While viewers are unsure if Onision is serious or playing a part in one of his popularized sketches, many users demanded that YouTube demonetize his platforms immediately, a decision that the YouTube Partnership program made official on Jan. 19. Although Chris Hansen and the development of his documentary Onison: In Real Life helped bring widespread media attention to the inappropriate behaviors of the popular YouTuber, the online community exposed Onision as a predator long, long ago.
Where are Onision’s victims now?
Chris captured footage of one of Onision’s early alleged victims — Canadian pop star Shiloh Hoganson, who he dated before marrying his current spouse and alleged partner-in-crime, Kai Avaroe. In the interview, she explained that she found peace in knowing she wasn’t alone in her experience.
Shiloh explained, "When I found out there were others like me, [it] kind of ended a long 12 years of me thinking that there was nobody else that could understand what I was going through.
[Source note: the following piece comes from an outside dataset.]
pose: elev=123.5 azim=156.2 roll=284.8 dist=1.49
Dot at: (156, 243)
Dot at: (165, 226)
I felt a little less crazy for sure."
Chris Hansen, who has since been criticized for his ethical decisions since picking up the story, says that his only mission now is to pursue justice for Onision’s survivors. Shiloh explained that she’s grateful to have had the Discovery Plus platform to help tell her story and doesn’t plan on being quiet anytime soon.
She told Mashable, "I used to just scream it out into the internetverse, as I used to say, but as soon as I started realizing that I didn't really owe anybody an explanation, I can genuinely say that I don't really feel pressured to talk about it."
Shiloh concluded, "It's mostly now just something that I live with, and something that's part of my healing [is] talking about it.”